**Your objective:** Write out all of the records below precisely as given, omitting the images.

**Input material:**

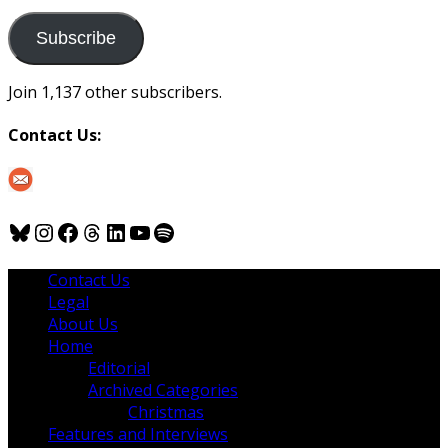
to
us
Subscribe
Join 1,137 other subscribers.
Contact Us:
Bluesky
Instagram
Facebook
Threads
LinkedIn
YouTube
Spotify
Contact Us
Legal
About Us
Home
Editorial
Archived Categories
Christmas
Features and Interviews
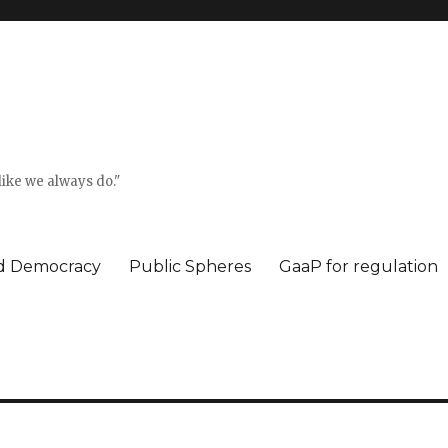
ike we always do."
ed Democracy
Public Spheres
GaaP for regulation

**Solution to this task:**
to
us
Subscribe
Join 1,137 other subscribers.
Contact Us:
Bluesky
Instagram
Facebook
Threads
LinkedIn
YouTube
Spotify
Contact Us
Legal
About Us
Home
Editorial
Archived Categories
Christmas
Features and Interviews
ike we always do."
ed Democracy
Public Spheres
GaaP for regulation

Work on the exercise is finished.